Erik sabah herhangi bir sesle uyanmaktan her insan gibi nefret ediyordu fakat bazen -ki bu kapı sesiyse- istemediği halde kalkabiliyordu. Eh, bu da o anlardan biriydi. Erik de söylene söylene yatağından çıkıp kapıya ilerlerdi. Sabahın bir körü gelen kişiye sövmemek için de dilini tutmak zorunda kaldı.
"Neredesin sen Erik! Arıyorum açmıyorsun, mesajlarıma dönmüyorsun! Telefon denen şey uzun zamandır icat edildi farkında mısın?" Evet; kulak tırmalayıcı bir ses ve karşısında her geçen gün daha da baskıcı bir hale gelen, şüphesiz o eski halinden eser kalmayan Bonita. Erik cidden iç çekmek istedi fakat başka bir azarı kaldıracak değildi, zira kız arkadaşı en ufak seste kendisini haşlıyordu. Bu yüzden kız topuklularıyla içeriye geçerken -Erik, sanki Bonita'nın bastığı yer zemin değil de beyniymişcesine yüzünü buruşturmak istedi- yüz ifadesini sabit tutmaya çalıştı.
"Dün geç saatlere kadar çalıştığımı biliyorsun. Üstelik sana uyuyacağımı da söyledim." Neyse ki kızın gözlerinin akı artık kırmızıdan eski rengine dönmüştü. Gerçi hala boğa gibi kızgındı.
"Bu kadar saat uyuyacağını söylemedin ama. Üstelik Charles da evde değil."
"Kaç saat uyuyacağımı kestiremem herhalde. Ayrıca sanane Charlestan? Biliyorsun ki o bir avukat yani bu saatte evde olmaması gayet doğal." Bonita iç çekti.
"Birliktesiniz falan sandım. Malum, ne zaman telefonlarıma yanıt vermesen onunla oluyorsun. Aklıma ondan başka seçenek gelmedi." Erik ofladı. Fakat sessiz bir eylemdi bu. Sevgilisinin neden böyle yaptığını aşırı merak ediyordu doğrusu.
"İyi de sorun bu değil bence. Biz zaten her işimiz olduğunda aynı şeyi yapıyoru-"
"Ne yapıyormuşuz biz?"
"Birbirimizi sıkboğaz etmiyoruz. Sen kendi işine odaklanıyorsun ve ben de kendi işime. Sonuçta ben şuan çekimde de olabilirdim." Bonita ona hak veriyordu fakat Erik'in Charles'a kayan ilgisi, bir anda ayrılmaz ikili olmaları ve Erik'in bazı zamanlarda uzaklara dalması da normal değildi işte. Alışık değildi o bunlara. Spotların altında yalnızca kendisi olsun istiyordu. Sevgilisinin homoseksüel olan eski arkadaşı değil. Bu yüzden böylesine çıkışıyordu.
"Doğru ve sen de ne zaman seni arasam açıyordun!" Erik kafasını duvara geçirmek istiyordu artık.
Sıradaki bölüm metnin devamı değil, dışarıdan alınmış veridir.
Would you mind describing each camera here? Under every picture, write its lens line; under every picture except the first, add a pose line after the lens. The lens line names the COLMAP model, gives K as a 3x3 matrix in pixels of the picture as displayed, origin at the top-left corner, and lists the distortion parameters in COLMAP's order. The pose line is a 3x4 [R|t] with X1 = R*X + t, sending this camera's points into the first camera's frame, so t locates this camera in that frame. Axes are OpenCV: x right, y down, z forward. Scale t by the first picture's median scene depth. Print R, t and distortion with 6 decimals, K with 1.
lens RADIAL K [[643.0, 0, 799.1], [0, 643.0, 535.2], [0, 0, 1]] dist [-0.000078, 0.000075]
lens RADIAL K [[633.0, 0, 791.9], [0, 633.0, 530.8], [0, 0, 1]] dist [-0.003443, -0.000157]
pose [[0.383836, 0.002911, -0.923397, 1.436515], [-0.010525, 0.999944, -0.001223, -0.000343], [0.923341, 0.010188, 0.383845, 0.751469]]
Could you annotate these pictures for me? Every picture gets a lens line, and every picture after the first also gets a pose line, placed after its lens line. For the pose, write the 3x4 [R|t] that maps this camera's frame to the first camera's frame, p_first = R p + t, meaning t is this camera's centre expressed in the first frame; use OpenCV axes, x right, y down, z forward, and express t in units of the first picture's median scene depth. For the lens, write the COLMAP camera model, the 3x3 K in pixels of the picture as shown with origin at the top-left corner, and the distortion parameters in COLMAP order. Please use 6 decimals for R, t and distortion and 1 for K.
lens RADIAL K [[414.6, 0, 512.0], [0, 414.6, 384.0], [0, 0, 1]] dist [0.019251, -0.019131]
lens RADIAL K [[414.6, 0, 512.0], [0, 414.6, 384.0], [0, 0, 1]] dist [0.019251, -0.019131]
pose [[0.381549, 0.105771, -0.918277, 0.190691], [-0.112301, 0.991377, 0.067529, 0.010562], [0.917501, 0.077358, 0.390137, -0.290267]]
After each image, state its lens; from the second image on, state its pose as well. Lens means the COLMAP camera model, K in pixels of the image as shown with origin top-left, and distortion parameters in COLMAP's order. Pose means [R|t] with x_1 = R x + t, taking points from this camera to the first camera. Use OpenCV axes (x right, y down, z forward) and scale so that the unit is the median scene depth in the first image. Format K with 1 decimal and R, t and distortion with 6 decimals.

Ne bitmek bilmez bir mevzuydu bu!
"Meşguliyet denen şeyden haberin yok mu, yoksa bunu bilerek mi yapıyorsun?" Bonita tekrar topuklularıyla yeri eze eze yürümeye başladı ki bu Erik için hâlâ tahammül sınırlanırını zorlayan bir durumdu.
"Eskiden beni gayet de arıyordun Erik. Üstelik şimdiye kadar buluşmamızı unuttuğun da olmamıştı. Bu durumda kızmaya hakkımın olduğunu düşünüyorum." Erik burun kemerini sıktı.
"Senin de dediğin gibi sadece bir kere oldu bu. Üstelik Charles ile birlikteydik. Hatta önceki akşam sen de vardın ve içtiğimi biliyordun."
"Bıktım artık sürekli Charles da Charles. Ne bitmek bilmez bir arkadaşlıkmış ya! Onunla ilgilendiğin kadar benimle ilgilensen neler neler olurdu." Bonita artık içinde hiçbir zehri tutmayacağına karar vermiş, söyledi. Erik ise, dumura uğramıştı.
"Kendini onunla mı kıyaslıyorsun?" Erik sorunca Bonita başını onaylarcasına salladı.
"Sonuçta o geldiğinden beri papucum dama atıldı. Herkesin dilinde bir Charlestır gidiyor."
"O benim arkadaşım."
"Evet biliyorum, -homofobik değilim ama- homoseksüel olan arkadaşın."
"Bunun konuyla ilgisi ne?" Bonita bir süre kem küm etti. Ardından ağzındaki baklayı çıkarmaya karar vermiş olacak ki dudaklarını diliyle ıslattı.